The Exile Files

Raging Against the Outrageous. Laughter and Insanity Abound.

Living On the Edge

Posted by Exile on January 25, 2019

I had a merry Christmas last year. I even got some presents and, what’s more, I even got one I wanted. A set of chisels for woodworking.
Now, I am no carpenter. Never was. I served an apprenticeship as a fitter so most things steel and mechanical are no mystery to me. I can spanner my way through almost anything, but wood is a different proposition.
I can use use a hammer and nails and I can turn a screw and use a saw but the finer elements of woodworking are not yet at my command. I intend to change that in my autumnal years. So, to get me started I wanted chisels. As I said, I have them now. And fine things they are too. Made by Irwin Marples, a boxed set of 6 shiny new implements of a relatively high grade steel with tough plastic handles. Apparently, one can hit the handles with a mallet and do no damage. We’ll see. The box is wooden. Very nice and good for storage.

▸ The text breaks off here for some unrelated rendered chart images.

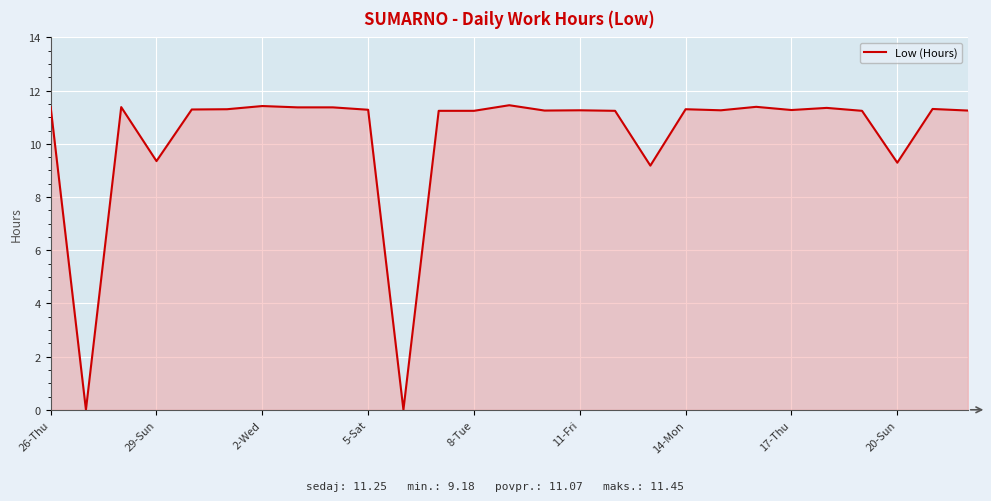

At which label does the data first exceed 11?

26-Thu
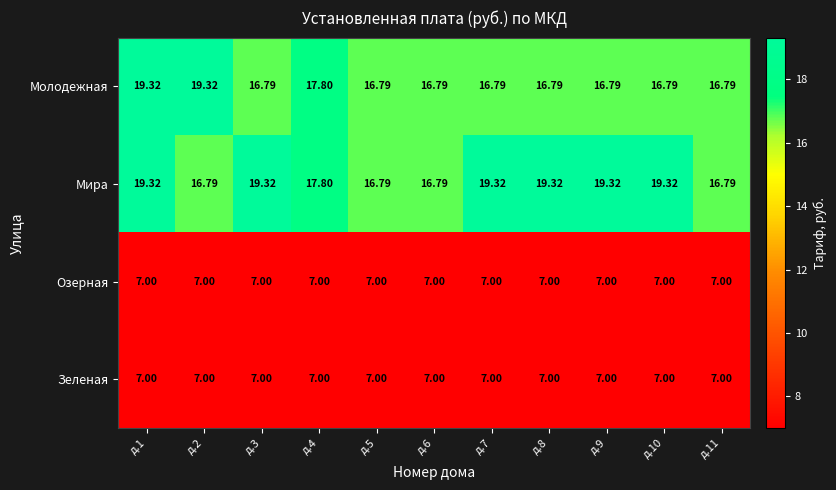

Which series changed the most between д.1 and д.8?

Молодежная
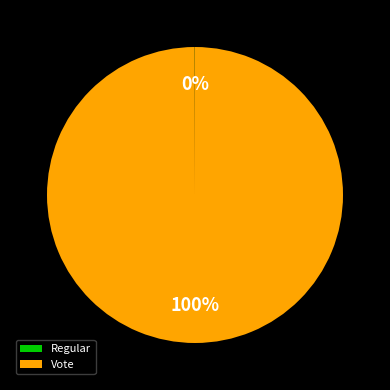

What percentage is the Vote slice, to the nearest percent?

100%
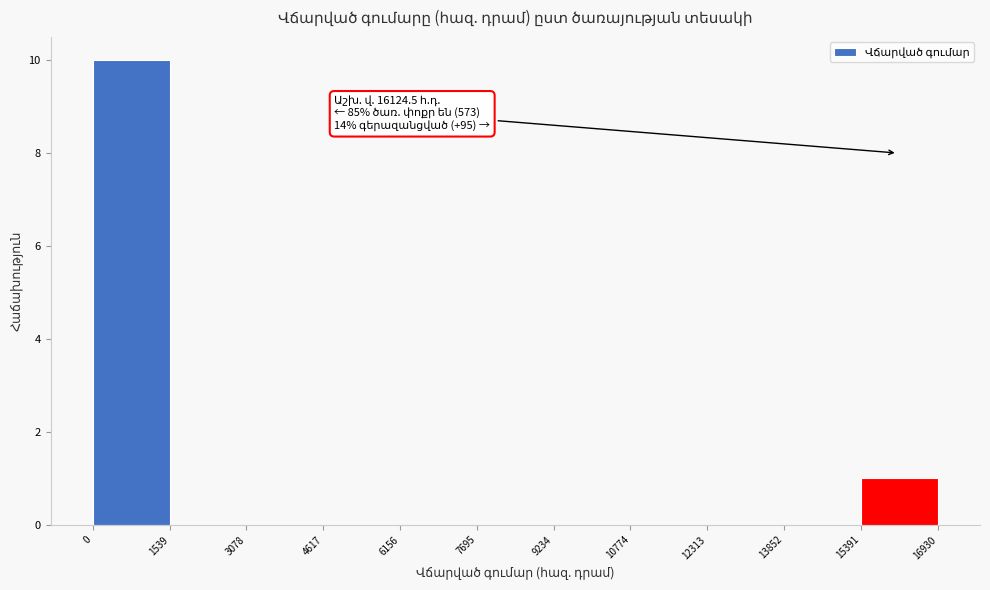

Which range on the x-axis has the tallest bar?

0 to 1539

One would hope and believe that these things were ready to use straight out of the box. But no.
Not quite. OK, they appear sharp and I daresay they are but only to a certain degree. One has to ‘initialise’ a chisel. Which basically means that if you want to use it effectively then you have to, well, sharpen the thing. This is not as easy as it may seem.

Scientifically, the edge of a chisel is the result of two faces meeting each other at a sharp angle all along an edge. That edge is created by the back of the chisel which has to be flat all the way across the chisel and the bevel, which as to be equally flat all across the chisel and these two flat faces meet each other at around 30 degrees. The actual angle is not that critical but 27 – 30 degrees is recommended by those that know.To grind the back of the chisel, take a flat, hard surface. I chose a piece of plate glass that I have in the shed, recovered from a rubbish skip years ago. I thought it might make a window in my shed. It never got there. Lay abrasive paper on the flat surface and start by laying the chisel on that and running it backwards and forwards over the abrasive. It doesn’t take long before one can see a polished surface on the chisel. I used 1000 grit so it really took a polish, even if it was hard going. The important bit is the leading edge of the chisel so keep going until it is polished there from one side to the other. As long as that is good, the rest is not that pressing. Having achieved that, one turns the chisel over and polishes the bevel in the same way by lifting the chisel to get the edge of the bevel down on to the abrasive until that too is polished all across the edge. This will raise a burr on the back of the chisel so give it one swipe across the back when the polishing is done to remove said burr. If you did that right, your chisel is now sharp. Repeat for the other five in the set. Consider it an upper body workout…

I must have done something right, All my chisels work! Many thanks to the people on Youtube, especially a guy called Paul Sellers.